** start Document text **
But I got to say, you know,
last couple weeks,

I've been really
having a great time.

Me, too.
Yeah.

It's just that, you know, I've
been to games with other guys,

but it's different with you.

Yeah, I mean, you get me.

Hey, you want to come in?

Oh, no, I got to get up early.

Yeah, me, too, me, too.

Very busy. Very,
very, very busy.

Oh, yeah, thank you.

Thanks.

So, are we gonna go to the game
on Thursday, the Phillies game?

I'll call you.
Yeah, when?

Tuesday, Wednesday?

Oh, hey, don't worry
about it. Life's long.

Hey, how was the game?

Oh, fine.

How's Doug?
Hmm. Yeah.

Good. Good.

Couldn't be better.
He's a prince.

Yeah.

He doesn't owe you 10 bucks.

Yeah.
Yeah.

Hey, Daddy, I found
another one of your dollars.

Keep it.

Jim?

Honey, are you okay?

Hey.

I'm fine. Why shouldn't I
be? It was a good game.

Well, then, why aren't
you boring me senseless

with all the details
I don't care about?

No big deal.
It's just a ball game.

They won in extra
innings. Walk-off home run.

(SIGHS)

Yeah, yeah.

Whatever.

(MOANS)

Jim, did something happen
with you and Doug?

What's with the third degree?

Can't a guy just
unwind after a game?

Fine.

Fine, unwind.

Fine.

Excuse me.

I'm gonna go be alone with
my thoughts and soak in the tub.

Oh, my God!
Doug dumped you!

He did not dump me!

He said it, didn't he, Jim?

He said,
"Life's long."

Yes, yes, he did!

It was awful!

I don't understand it. He
didn't even give me a reason!

Well, Jim, why don't
you just move on?

Men do, right?

I know, but, Cheryl...

I just can't.

Could it be that you're hurting?

And maybe you need closure?

No!

Yes.

I don't know!

I'm just feeling a little
emotional right now, all right?

Feels pretty terrible,
doesn't it?

(IN HIGH-PITCHED TONE)
Mmm-hmm.

Well, there's only one thing

that can cure what you've
got. You need to process.

Hug?

Yeah.

(SNIFFS)

Tighter.

I don't want an apple martini.

Why can't I have a beer?

You have to, honey.
This is how we process.

But I said I...
(STUTTERING)

Come on, come on, come
on, come on, come on.

Ooh, it tastes like jelly beans.

Uh-huh, see?

Okay, now tell us your feelings.

(SIGHS)
Do I have to?

Yes. Sweetie,
what are you feeling?

Well, all right.

I feel like I've
been hit by a truck.

Mmm-hmm.
** end Document text **
** start Extracted material **
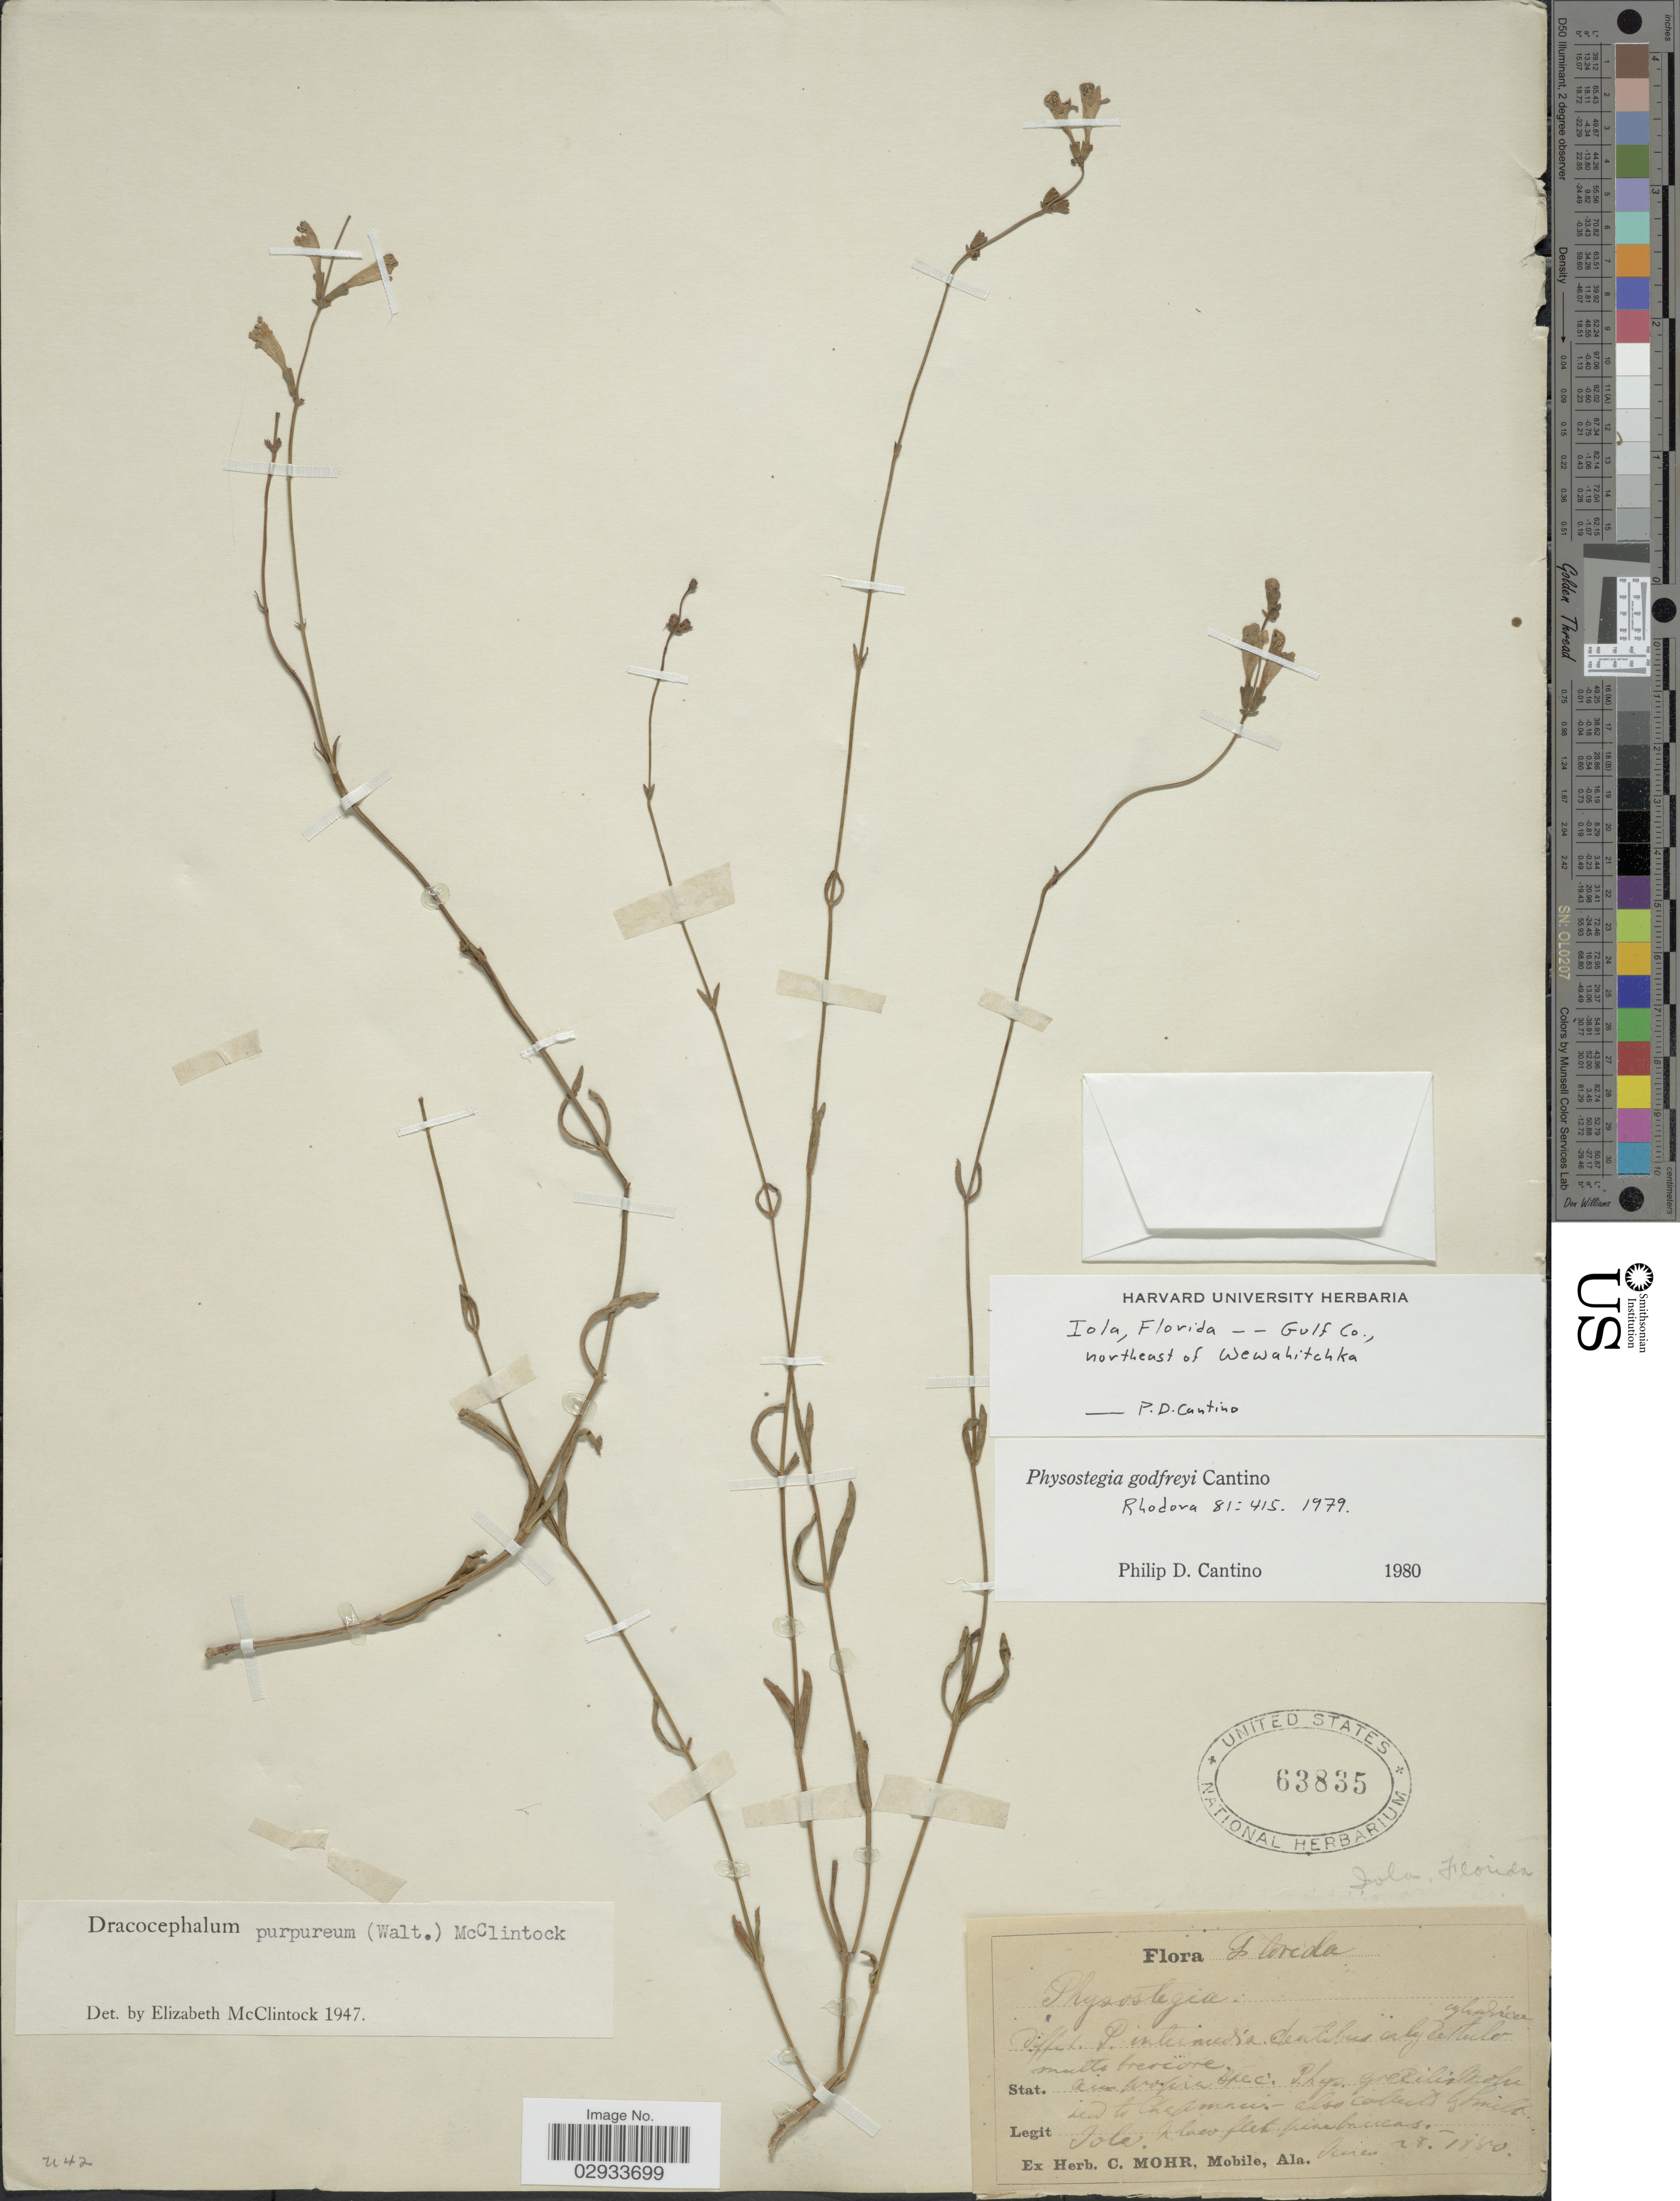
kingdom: Plantae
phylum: Tracheophyta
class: Magnoliopsida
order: Lamiales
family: Lamiaceae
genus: Physostegia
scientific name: Physostegia godfreyi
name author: P.D. Cantino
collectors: ex herb. C. Mohr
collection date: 1880-06-28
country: United States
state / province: Florida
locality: Iola.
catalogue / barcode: US 63835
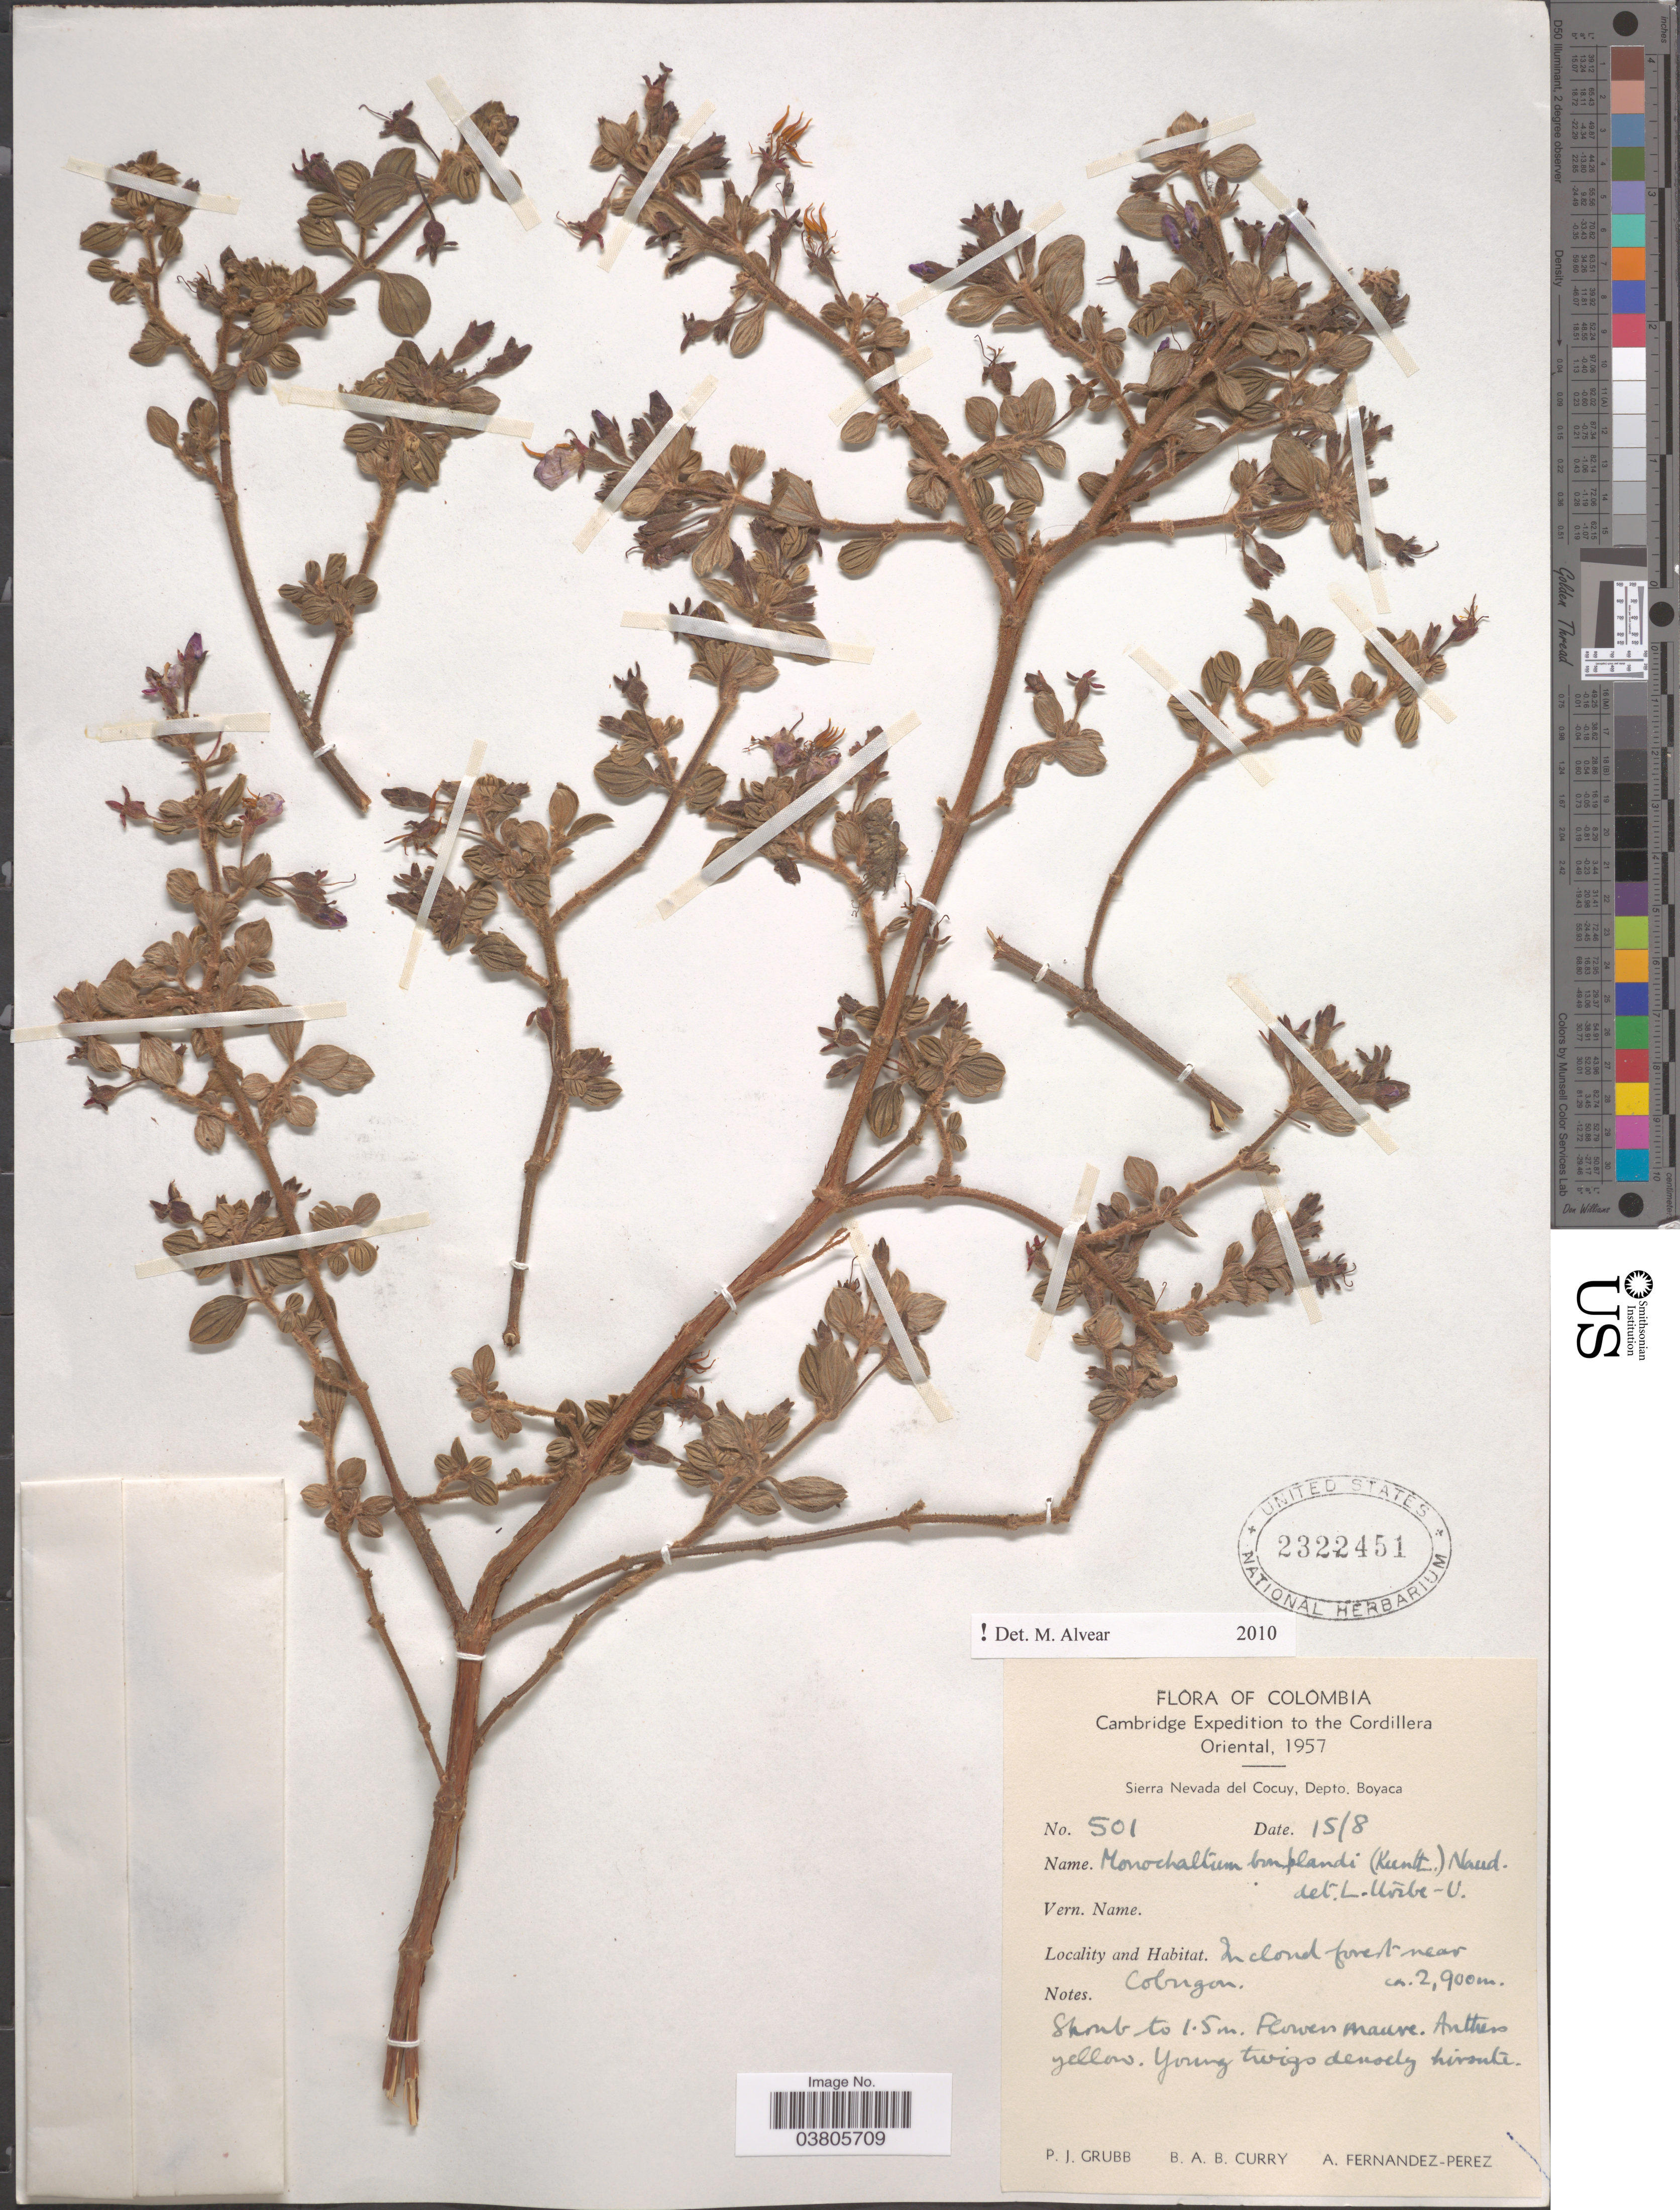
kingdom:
** end Extracted material **
▶ **Challenges**
**a.** Translate the sentence "I don't want an apple martini." from the dialogue into Spanish.
**b.** Convert the records into a Markdown table with the columns Row and Line. Begin at the line that contains "genus: Physostegia", continue through the end of the records, and leave out the pictures and any blank lines.

▶ **Completed exercise**
**a.** No quiero un martini de manzana.

**b.**
| Row | Line |
|---|---|
| 1 | genus: Physostegia |
| 2 | scientific name: Physostegia godfreyi |
| 3 | name author: P.D. Cantino |
| 4 | collectors: ex herb. C. Mohr |
| 5 | collection date: 1880-06-28 |
| 6 | country: United States |
| 7 | state / province: Florida |
| 8 | locality: Iola. |
| 9 | catalogue / barcode: US 63835 |
| 10 | kingdom: |